§ WORK INSTRUCTIONS:
Everything in the data must be repeated exactly, apart from the pictures, which are left out.

§ SOURCE DATA:
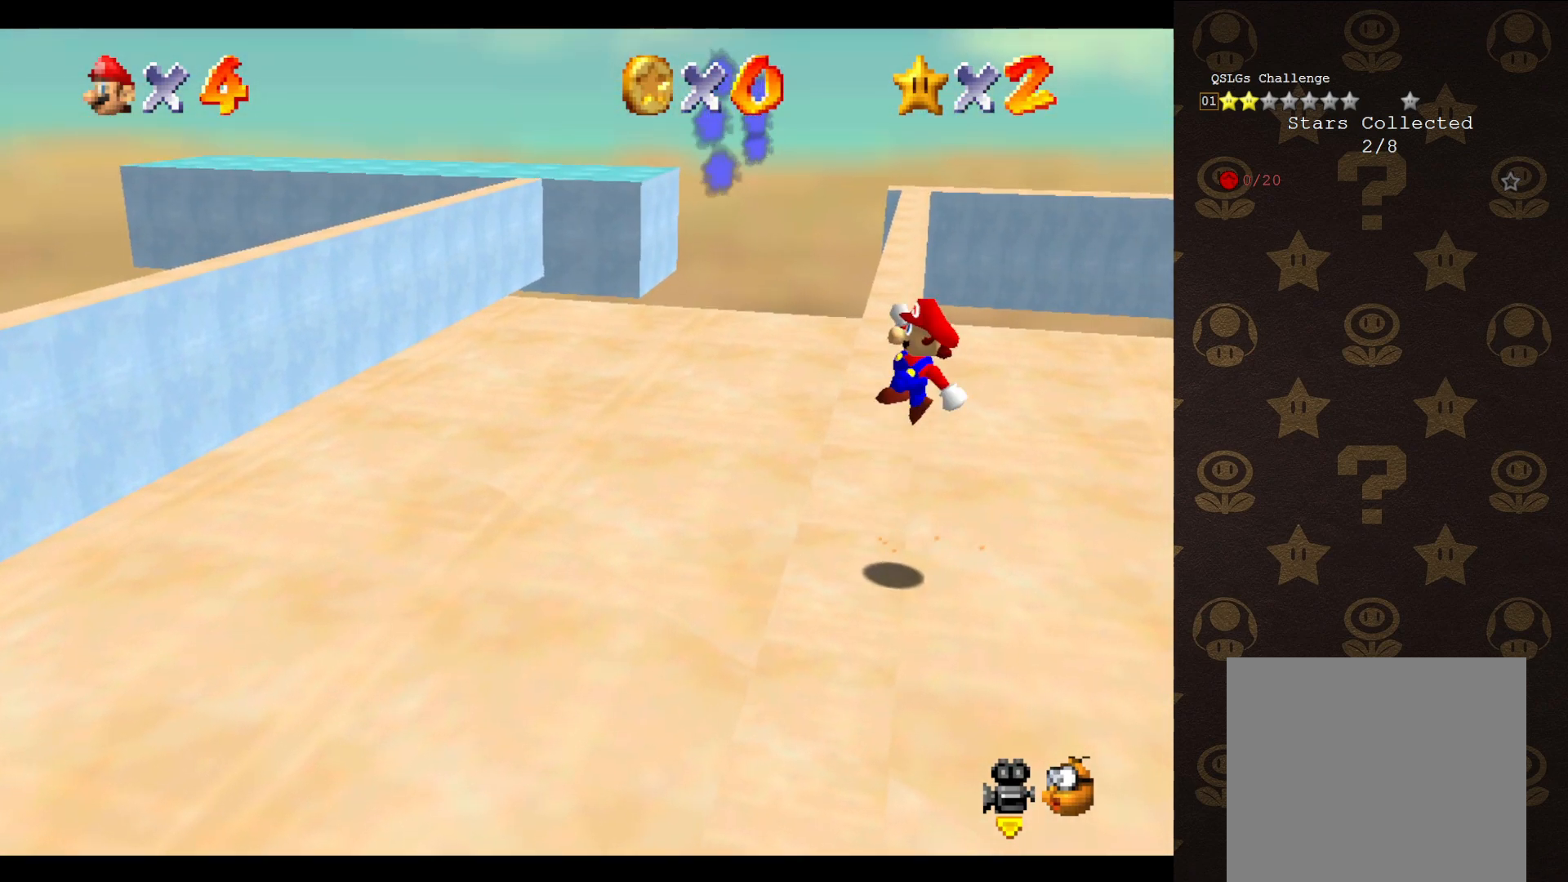
{"buttons": ["A"], "left_stick": "up-left", "events": [[233, "left_stick", "up"], [367, "left_stick", "up-left"]]}
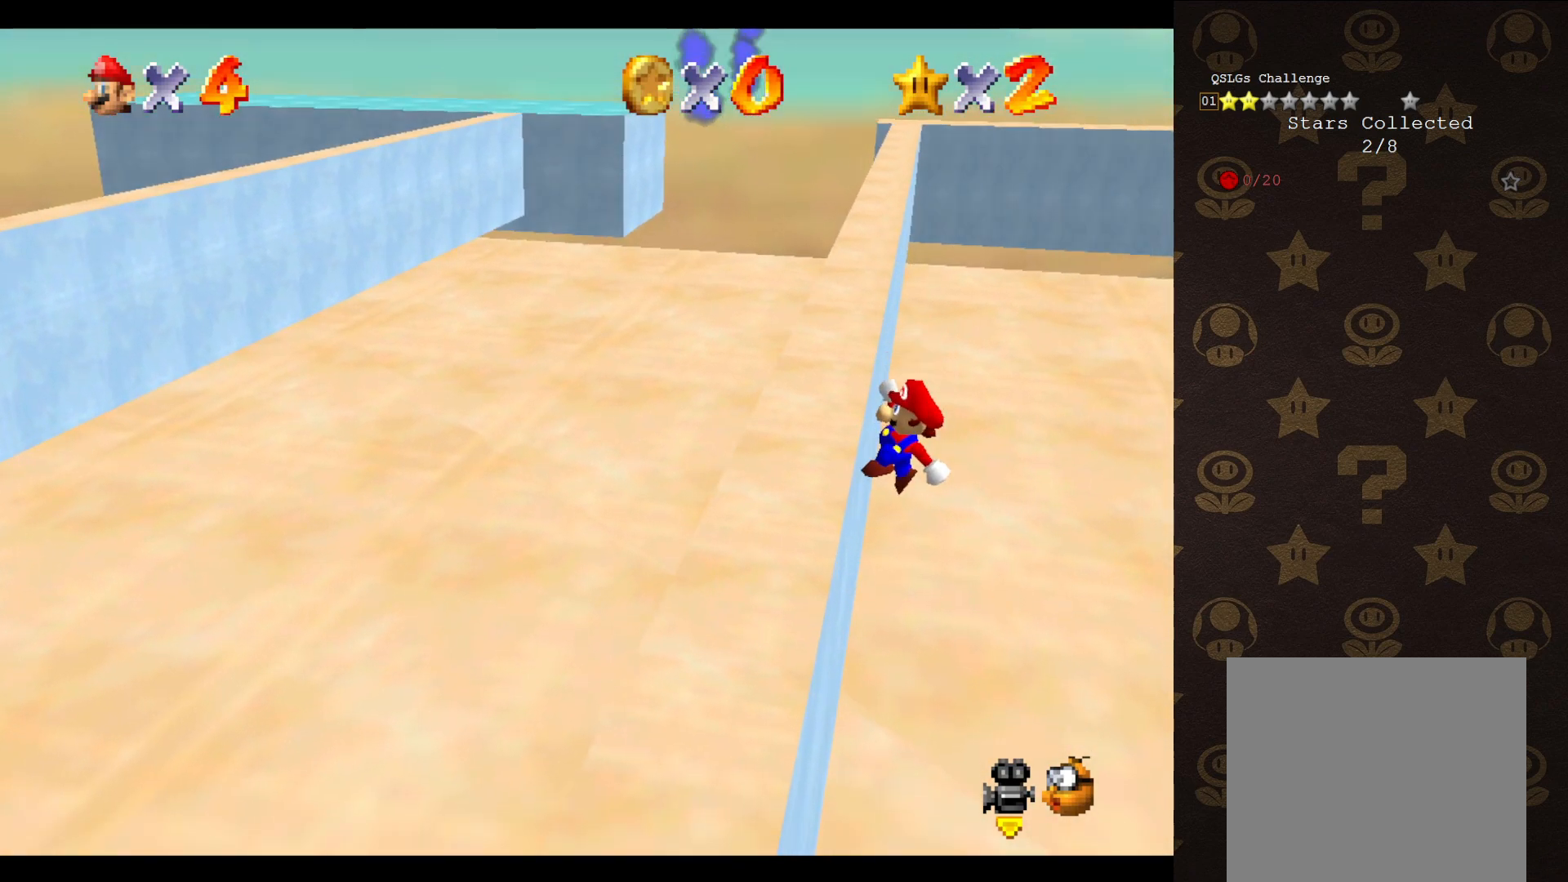
{"buttons": [], "left_stick": "up-left", "events": [[433, "A", "up"]]}
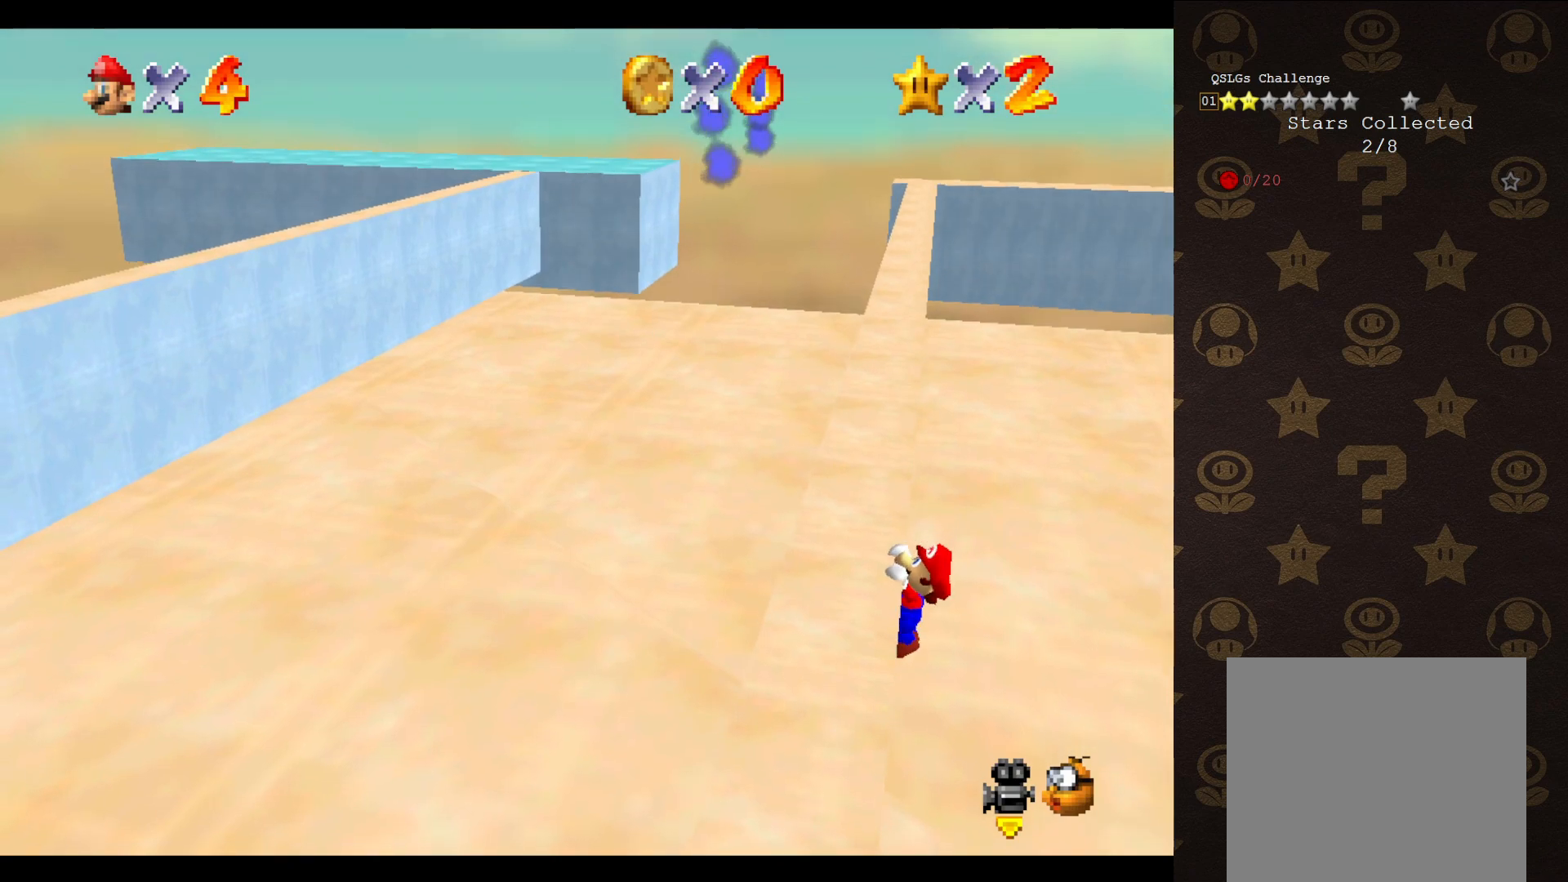
{"buttons": [], "left_stick": "center", "events": [[133, "left_stick", "center"]]}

§ TASK RESPONSE:
{"buttons": ["A"], "left_stick": "up-left", "events": [[233, "left_stick", "up"], [367, "left_stick", "up-left"]]}
{"buttons": [], "left_stick": "up-left", "events": [[433, "A", "up"]]}
{"buttons": [], "left_stick": "center", "events": [[133, "left_stick", "center"]]}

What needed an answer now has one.